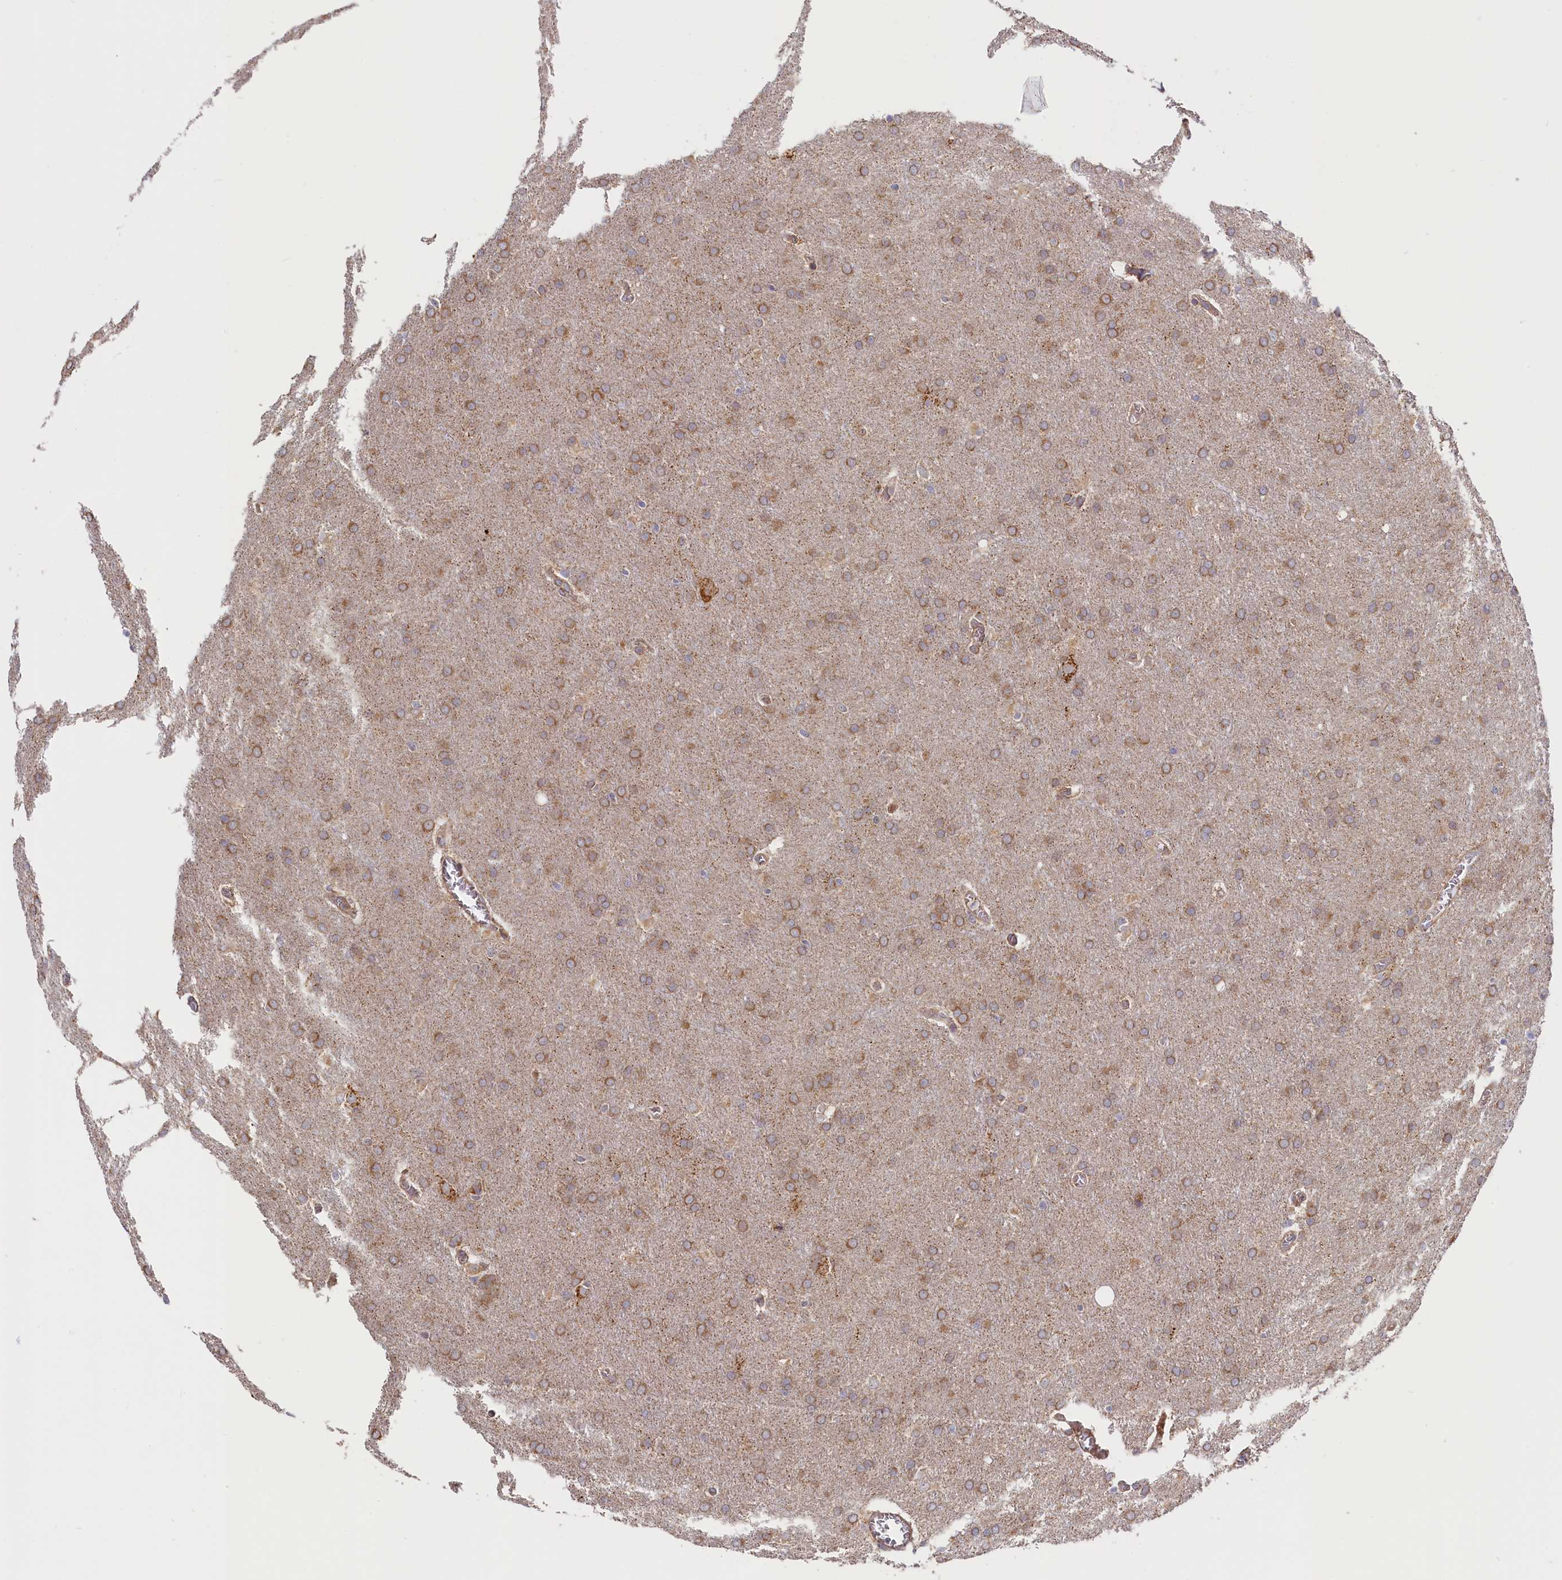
{"staining": {"intensity": "moderate", "quantity": "25%-75%", "location": "cytoplasmic/membranous"}, "tissue": "glioma", "cell_type": "Tumor cells", "image_type": "cancer", "snomed": [{"axis": "morphology", "description": "Glioma, malignant, Low grade"}, {"axis": "topography", "description": "Brain"}], "caption": "DAB immunohistochemical staining of human low-grade glioma (malignant) demonstrates moderate cytoplasmic/membranous protein positivity in about 25%-75% of tumor cells.", "gene": "CEP44", "patient": {"sex": "female", "age": 32}}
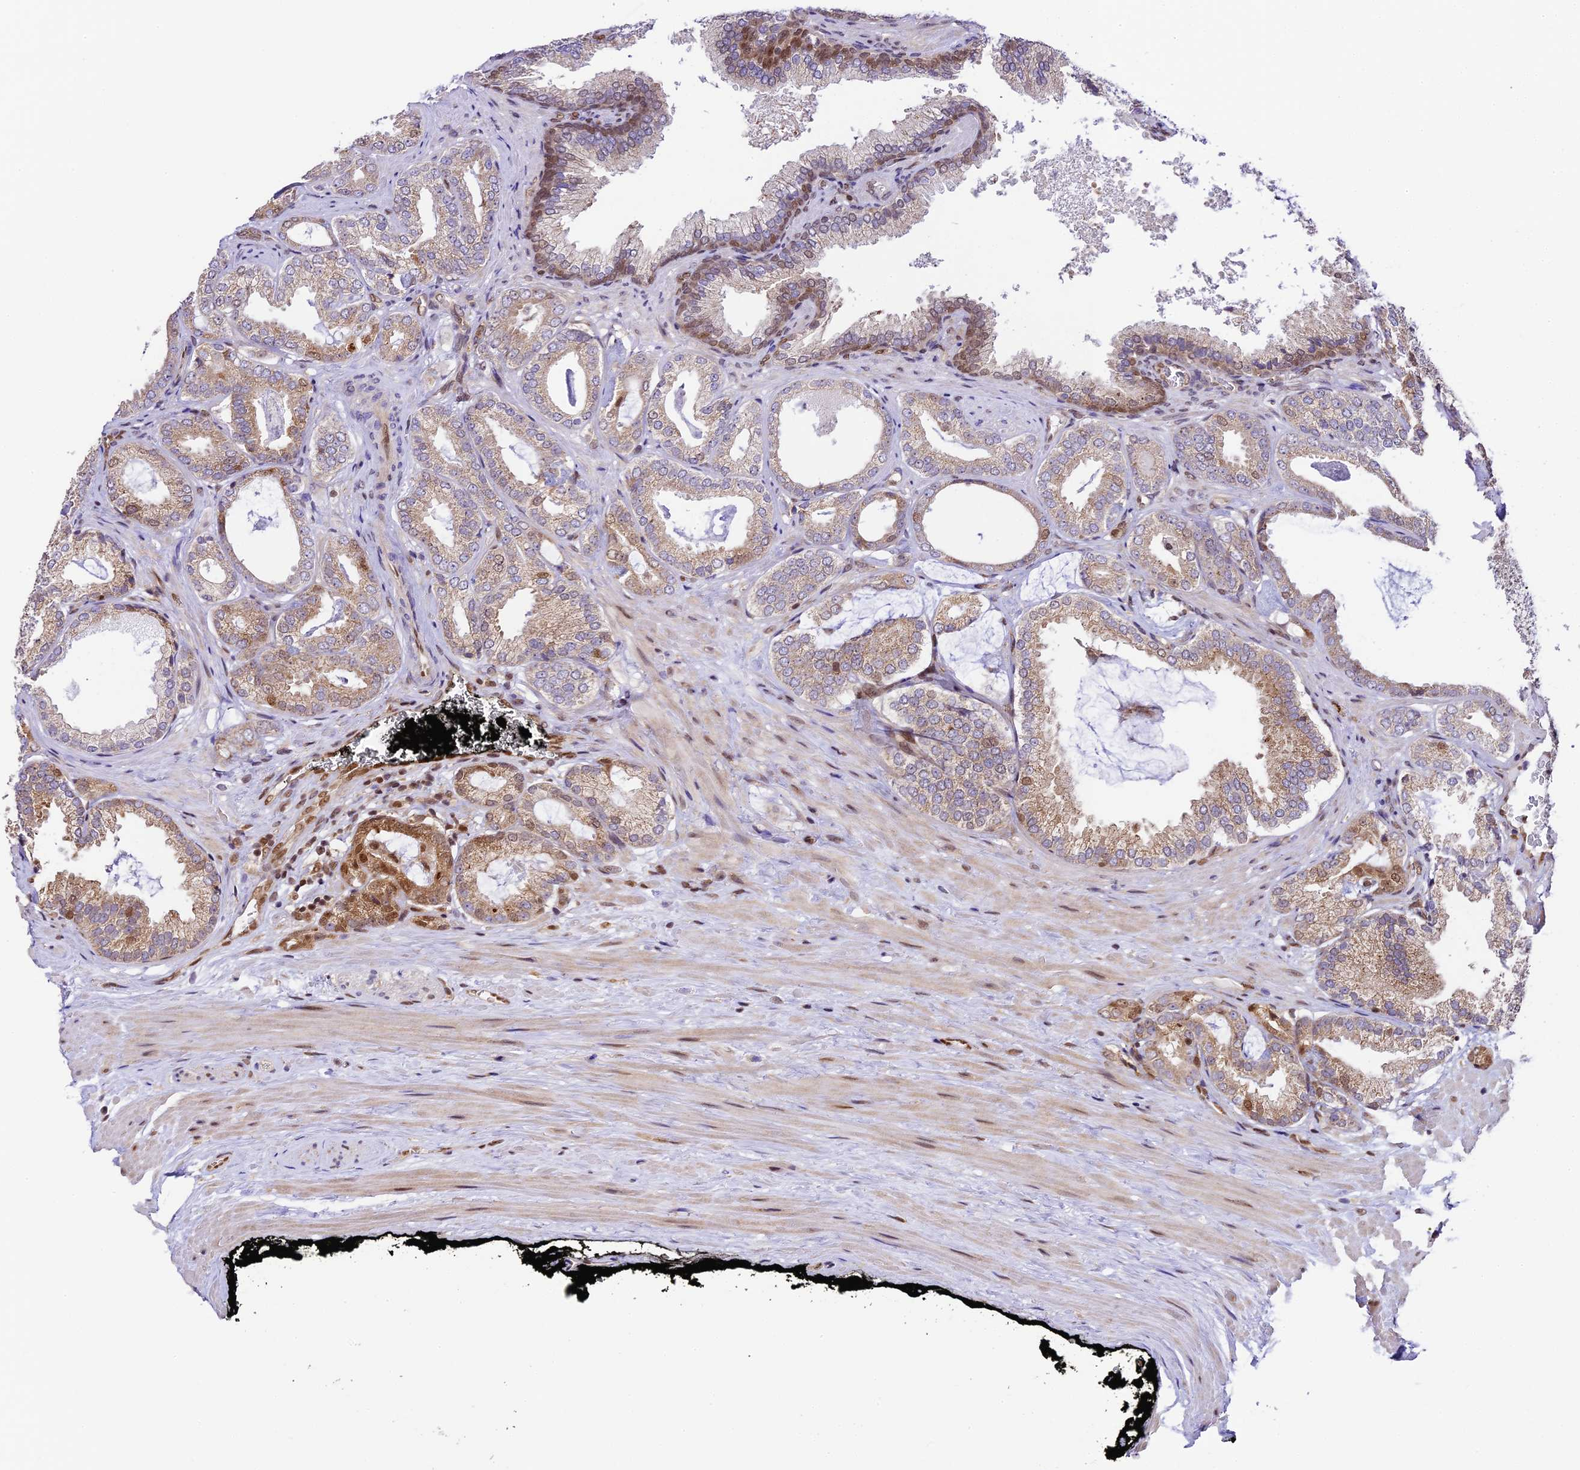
{"staining": {"intensity": "moderate", "quantity": "25%-75%", "location": "cytoplasmic/membranous"}, "tissue": "prostate cancer", "cell_type": "Tumor cells", "image_type": "cancer", "snomed": [{"axis": "morphology", "description": "Adenocarcinoma, Low grade"}, {"axis": "topography", "description": "Prostate"}], "caption": "High-power microscopy captured an immunohistochemistry image of low-grade adenocarcinoma (prostate), revealing moderate cytoplasmic/membranous staining in about 25%-75% of tumor cells. Nuclei are stained in blue.", "gene": "TRIM22", "patient": {"sex": "male", "age": 71}}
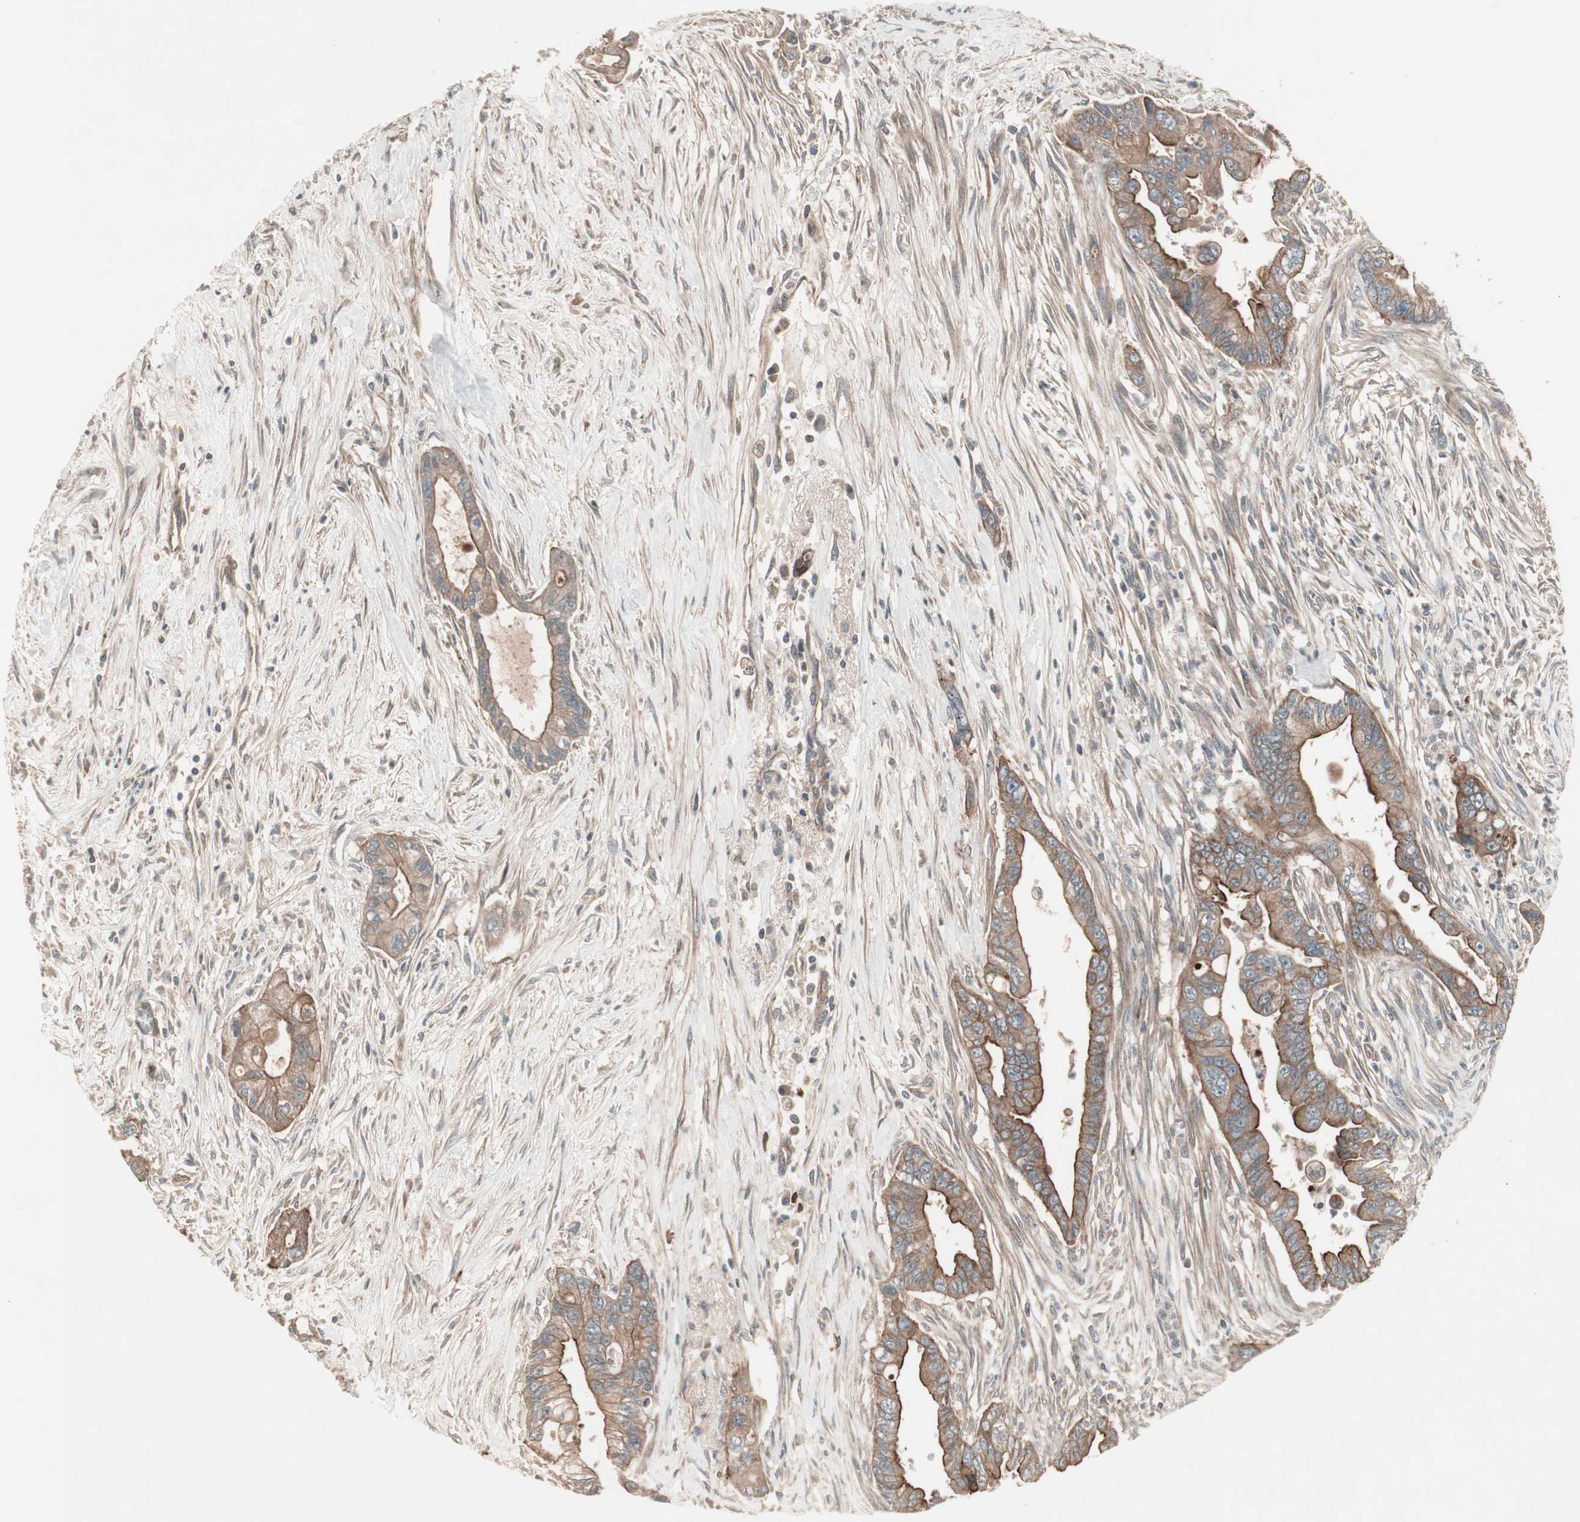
{"staining": {"intensity": "moderate", "quantity": ">75%", "location": "cytoplasmic/membranous"}, "tissue": "pancreatic cancer", "cell_type": "Tumor cells", "image_type": "cancer", "snomed": [{"axis": "morphology", "description": "Adenocarcinoma, NOS"}, {"axis": "topography", "description": "Pancreas"}], "caption": "The histopathology image displays a brown stain indicating the presence of a protein in the cytoplasmic/membranous of tumor cells in adenocarcinoma (pancreatic).", "gene": "TFPI", "patient": {"sex": "male", "age": 70}}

────────────────

Exactly the lines from the line with "microscopy captured an" through the last line of the listing, both included, should be extracted, and the pictures left behind.

{"staining": {"intensity": "moderate", "quantity": "25%-75%", "location": "cytoplasmic/membranous"}, "tissue": "prostate cancer", "cell_type": "Tumor cells", "image_type": "cancer", "snomed": [{"axis": "morphology", "description": "Adenocarcinoma, Low grade"}, {"axis": "topography", "description": "Prostate"}], "caption": "High-power microscopy captured an immunohistochemistry image of low-grade adenocarcinoma (prostate), revealing moderate cytoplasmic/membranous staining in about 25%-75% of tumor cells. Nuclei are stained in blue.", "gene": "TRIM22", "patient": {"sex": "male", "age": 71}}
{"staining": {"intensity": "moderate", "quantity": ">75%", "location": "cytoplasmic/membranous"}, "tissue": "pancreatic cancer", "cell_type": "Tumor cells", "image_type": "cancer", "snomed": [{"axis": "morphology", "description": "Adenocarcinoma, NOS"}, {"axis": "topography", "description": "Pancreas"}], "caption": "The histopathology image displays a brown stain indicating the presence of a protein in the cytoplasmic/membranous of tumor cells in adenocarcinoma (pancreatic).", "gene": "TFPI", "patient": {"sex": "male", "age": 70}}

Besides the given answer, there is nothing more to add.